Cambodia 11/10/74: Two young Cambodian soldiers, with their rifles in hand, carry ammunition and a mortar plate to reinforce Cambodian government troops near Trapeang Kraloeung on Route 4, 36 miles southwest of Phnom Penh. Highway 4 was formerly Cambodia's lifeline to the sea. The road had been closed since early in the previous year.

Heang Sun/AP Photo
Thirty years later tourists on a stopover in Cambodia go to see the wonders of Angkor again. The streets of Phnom Penh are crowded with young people and motorbikes.

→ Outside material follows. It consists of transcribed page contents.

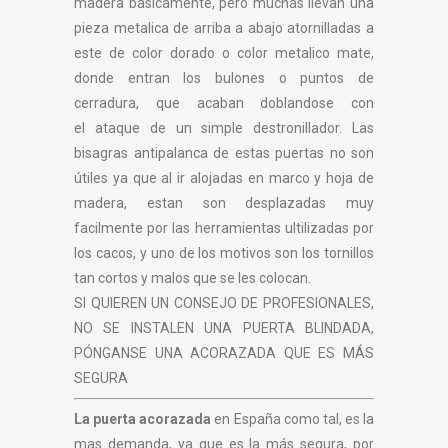
madera basicamente, pero muchas llevan una
pieza metalica de arriba a abajo atornilladas a
este de color dorado o color metalico mate,
donde entran los bulones o puntos de
cerradura, que acaban doblandose con
el ataque de un simple destronillador. Las
bisagras antipalanca de estas puertas no son
útiles ya que al ir alojadas en marco y hoja de
madera, estan son desplazadas muy
facilmente por las herramientas ultilizadas por
los cacos, y uno de los motivos son los tornillos
tan cortos y malos que se les colocan.
SI QUIEREN UN CONSEJO DE PROFESIONALES,
NO SE INSTALEN UNA PUERTA BLINDADA,
PÓNGANSE UNA ACORAZADA QUE ES MÁS
SEGURA
La puerta acorazada
en España como tal, es la
mas demanda, ya que es la más segura, por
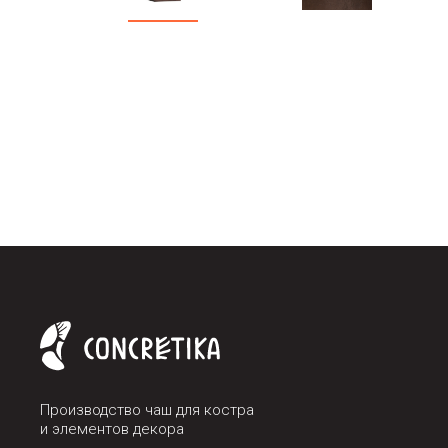
Производство чаш для костра
и элементов декора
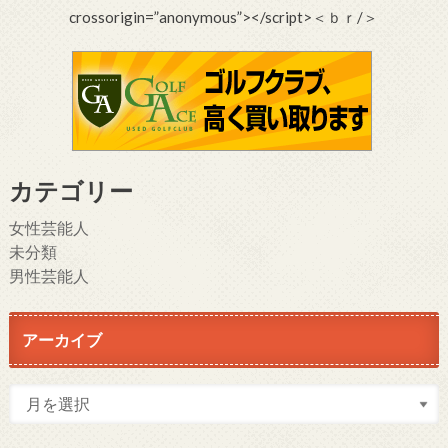
crossorigin=”anonymous”></script>＜ｂｒ/＞
カテゴリー
女性芸能人
未分類
男性芸能人
アーカイブ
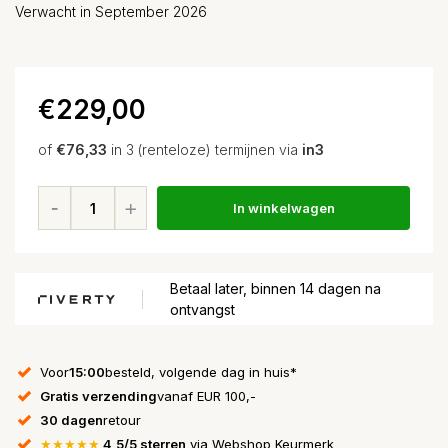
Verwacht in September 2026
€229,00
of
€76,33
in 3 (renteloze) termijnen via
in3
In winkelwagen
Betaal later, binnen 14 dagen na
ontvangst
Voor
15:00
besteld, volgende dag in huis*
Gratis verzending
vanaf EUR 100,-
30 dagen
retour
★★★★★
4,5/5 sterren
via Webshop Keurmerk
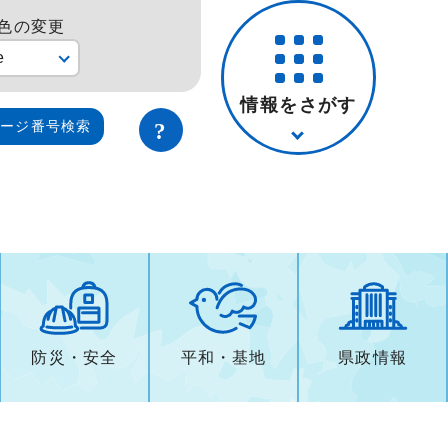
色の変更
e
情報をさがす
ページ番号検索
防災・安全
平和・基地
県政情報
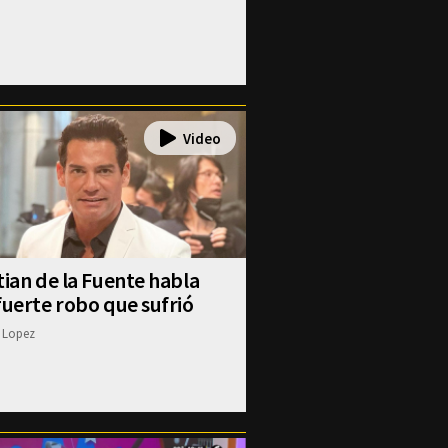
tian de la Fuente habla
fuerte robo que sufrió
 Lopez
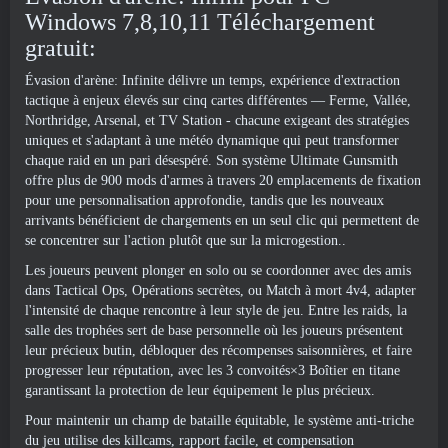
Windows 7,8,10,11 Téléchargement
gratuit:
Évasion d'arène: Infinite délivre un temps, expérience d'extraction
tactique à enjeux élevés sur cinq cartes différentes — Ferme, Vallée,
Northridge, Arsenal, et TV Station - chacune exigeant des stratégies
uniques et s'adaptant à une météo dynamique qui peut transformer
chaque raid en un pari désespéré. Son système Ultimate Gunsmith
offre plus de 900 mods d'armes à travers 20 emplacements de fixation
pour une personnalisation approfondie, tandis que les nouveaux
arrivants bénéficient de chargements en un seul clic qui permettent de
se concentrer sur l'action plutôt que sur la microgestion..
Les joueurs peuvent plonger en solo ou se coordonner avec des amis
dans Tactical Ops, Opérations secrètes, ou Match à mort 4v4, adapter
l'intensité de chaque rencontre à leur style de jeu. Entre les raids, la
salle des trophées sert de base personnelle où les joueurs présentent
leur précieux butin, débloquer des récompenses saisonnières, et faire
progresser leur réputation, avec les 3 convoités×3 Boîtier en titane
garantissant la protection de leur équipement le plus précieux.
Pour maintenir un champ de bataille équitable, le système anti-triche
du jeu utilise des killcams, rapport facile, et compensation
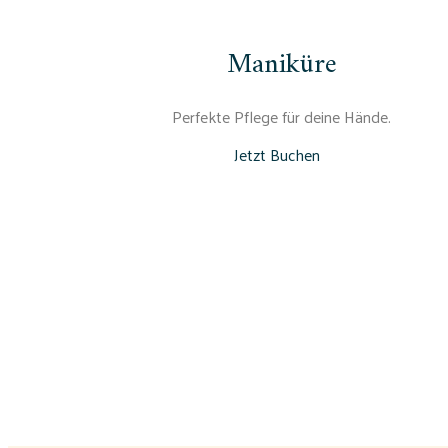
Maniküre
Perfekte Pflege für deine Hände.
Jetzt Buchen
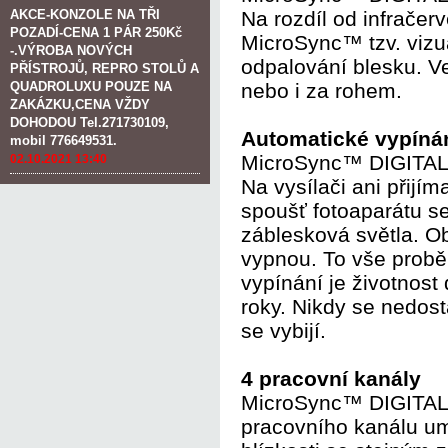
AKCE-KONZOLE NA TŘI
Na rozdíl od infračer
POZADÍ-CENA 1 PÁR 250Kč
MicroSync™ tzv. vizu
-.VÝROBA NOVÝCH
odpalování blesku. Ve
PŘÍSTROJŮ, REPRO STOLŮ A
QUADROLUXU POUZE NA
nebo i za rohem.
ZAKÁZKU,CENA VŽDY
DOHODOU Tel.271730109,
Automatické vypíná
mobil 776649531.
MicroSync™ DIGITAL 
02.10.2021 13:40
Na vysílači ani přijí
spoušť fotoaparátu se 
záblesková světla. Ob
vypnou. To vše probě
vypínání je životnost 
roky. Nikdy se nedost
se vybijí.
4 pracovní kanály
MicroSync™ DIGITAL p
pracovního kanálu um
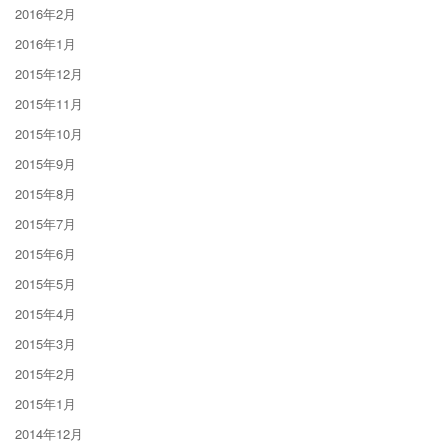
2016年2月
2016年1月
2015年12月
2015年11月
2015年10月
2015年9月
2015年8月
2015年7月
2015年6月
2015年5月
2015年4月
2015年3月
2015年2月
2015年1月
2014年12月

The sun sets with dramatic colors over the Mekong and the freshly gilded palaces, now occupied by a new king, Prince Norodom Sihamoni, son of Prince Sihanouk and his wife Monique.

On the surface Cambodia seems alright and at peace.

But photographs from the past decade also show that the trauma of the Khmer Rouge reign of terror lives on in every Cambodian family. Cambodia is one of the poorest countries in the world. Cambodia suffers from the global plagues of AIDS, drugs and unemployment and the land mines and unexploded bombs of the 30-year-old war are still everywhere. Year after year thousands have been injured and killed by mines. Cambodian politics brought coup d'états, open war between political factions and politically-motivated murders. On the other hand, there have been three free elections with about 80 percent voter participation and travel through the country is today (mostly) safe.

Cambodians still have difficulties finding the peace the country needs to recover from its nightmares.